At seven o’clock at night, you can find at least one doctor still bent over a screen, completing notes from a morning that ended hours ago, in practically every hospital wing in the United States. It’s a well-known scene that has almost become the norm at UToledo Health. Charts are accumulating. Half-written notes were left. The gradual deterioration of the ideal clinical day.

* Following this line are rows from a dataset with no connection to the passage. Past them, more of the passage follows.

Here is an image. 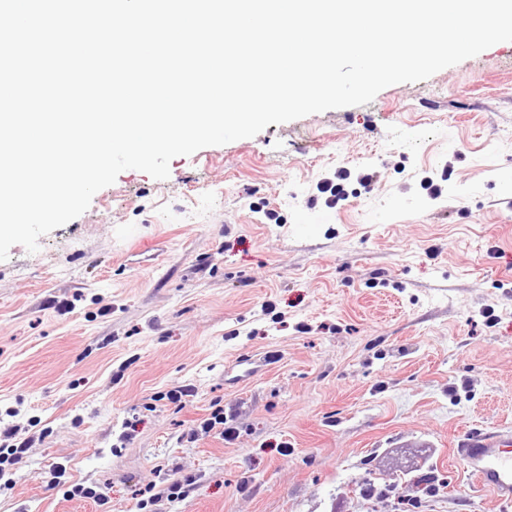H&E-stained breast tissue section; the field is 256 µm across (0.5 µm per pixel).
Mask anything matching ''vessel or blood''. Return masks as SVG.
<instances>
[{
  "instance_id": "vessel-or-blood-1",
  "label": "vessel or blood",
  "mask_w": 512,
  "mask_h": 512,
  "mask_svg": "<svg viewBox=\"0 0 512 512\" xmlns=\"http://www.w3.org/2000/svg\"><path fill=\"white\" fill-rule=\"evenodd\" d=\"M456 453L496 504L512 503V429L478 431L459 440Z\"/></svg>"
}]
</instances>
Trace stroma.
<instances>
[{"instance_id": "1", "label": "stroma", "mask_w": 512, "mask_h": 512, "mask_svg": "<svg viewBox=\"0 0 512 512\" xmlns=\"http://www.w3.org/2000/svg\"><path fill=\"white\" fill-rule=\"evenodd\" d=\"M15 407L0 512H100L58 463L110 512H512L454 452L512 426V42L164 180L124 170L12 246L0 422ZM219 408L233 440L198 431ZM18 427L19 425H13L4 428L3 431L2 428L0 430V491L2 486L4 489H11V486H13L12 477L6 478L3 484L2 480L6 475H12L13 466L19 463L27 451V448L22 445L9 443ZM49 483H52L54 486H62L66 487V491L64 494L70 498H83V499H93L100 506H104L108 504V499L105 494H103L99 487L96 485H84V484H72L69 485L67 481L63 478L65 476V469L57 467L50 473Z\"/></svg>"}]
</instances>
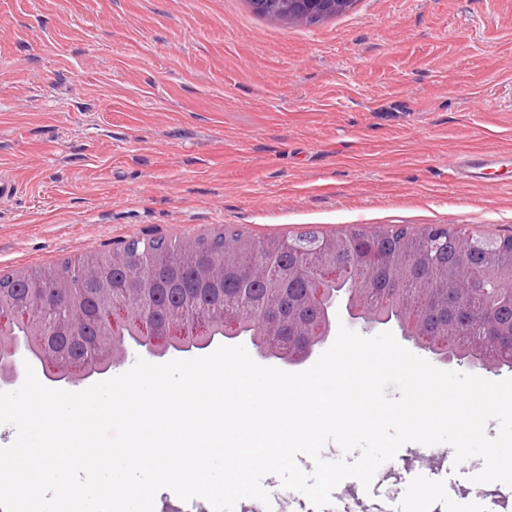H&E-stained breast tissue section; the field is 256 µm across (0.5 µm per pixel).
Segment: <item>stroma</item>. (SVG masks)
<instances>
[{
    "label": "stroma",
    "mask_w": 512,
    "mask_h": 512,
    "mask_svg": "<svg viewBox=\"0 0 512 512\" xmlns=\"http://www.w3.org/2000/svg\"><path fill=\"white\" fill-rule=\"evenodd\" d=\"M487 151L512 153V0H356L313 25L248 0H0L1 274L225 226L507 237L512 173L450 175ZM482 467L408 443L332 499L512 512L500 482L474 503ZM262 485L235 512H316Z\"/></svg>",
    "instance_id": "35a3bbf8"
}]
</instances>
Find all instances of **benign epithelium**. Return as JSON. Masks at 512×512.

The numbers then changed. The number of open charts fell from over 400 to less than 30, giving those closest to the work a topic other than exhaustion. The chief medical informatics officer of the health system, Dr. Ryan Sadeghian, has been the one to publicly explain the change, and there is a subtle pride in his description. The figure may sound smaller than it actually is. That type of drop is uncommon in medical records.
| Profile | Details |
|---|---|
| Institution | University of Toledo Health |
| Location | Toledo, Ohio, United States |
| CMIO | Dr. Ryan Sadeghian |
| Technology Vendor | Nabla (Ambient AI clinical documentation) |
| EHR Integration | Epic Systems |
| Pilot Size | 40 providers, multiple specialties |
| Pilot Duration | 8 weeks |
| Encounters Captured | More than 3,000 |
| Chart Closure Time | Reduced by 29% |
| Open Charts | Reduced from 400+ to under 30 |
| Status (2026) | Scaled deployment after evaluation phase |
Nabla, a company that develops ambient AI tools that listen, parse, and produce structured notes that flow into the hospital’s existing Epic environment, is the source of the technology. There are no new login screens. No system in parallel. Clinicians simply converse with their patients as they have always wanted to, and the paperwork then shows up, ready for review.
For the first pilot, forty providers from a variety of specialties were selected. They recorded over 3,000 interactions with the platform over the course of eight weeks. There was a 29% decrease in chart closure time. Backlogs significantly decreased in a number of areas. UToledo Health announced its decision to scale beyond the pilot group earlier this year through a press release that was picked up by trade outlets because the early data was strong enough.
Speaking with healthcare IT professionals lately has given me the impression that ambient AI is approaching the point that Epic itself reached twenty years ago—the point at which a tool ceases to be novel and begins to be taken for granted. For years, the American Medical Association has documented how doctors are forced out of practice due to the burden of paperwork. The hours lost were quantified in studies published in the Annals of Internal Medicine. Therefore, it tends to spread quickly between health systems when something quantifiably lowers that load.

The qualitative aspect is more difficult to capture, which is where Sadeghian becomes more intriguing. He has stated that doctors claim to be more attentive to their patients. In response, patients observe that there is less screen distraction. Those are more subtle claims, the kind that defy precise measurements, but anyone who has sat across from a doctor who is typing rather than listening will recognize the difference right away.
There are still unanswered questions. A category of protected health information that HIPAA was not designed for is introduced by ambient audio in a clinical setting. Specific guidelines have not yet been released by the HHS Office for Civil Rights. According to the IBM Cost of a Data Breach Report, data breaches in the healthcare industry typically cost more than $10 million, making it the most expensive industry globally. No matter how beneficial, any increase in the PHI surface area has consequences.
Even so, it’s difficult to ignore how the conversation sounds different now than it did a year ago when observing this from the outside. In a sense, the pilot phase is over. Whether ambient AI is effective in a hospital is no longer a question. It’s the speed at which the rest of the nation catches up to what Toledo has already discovered.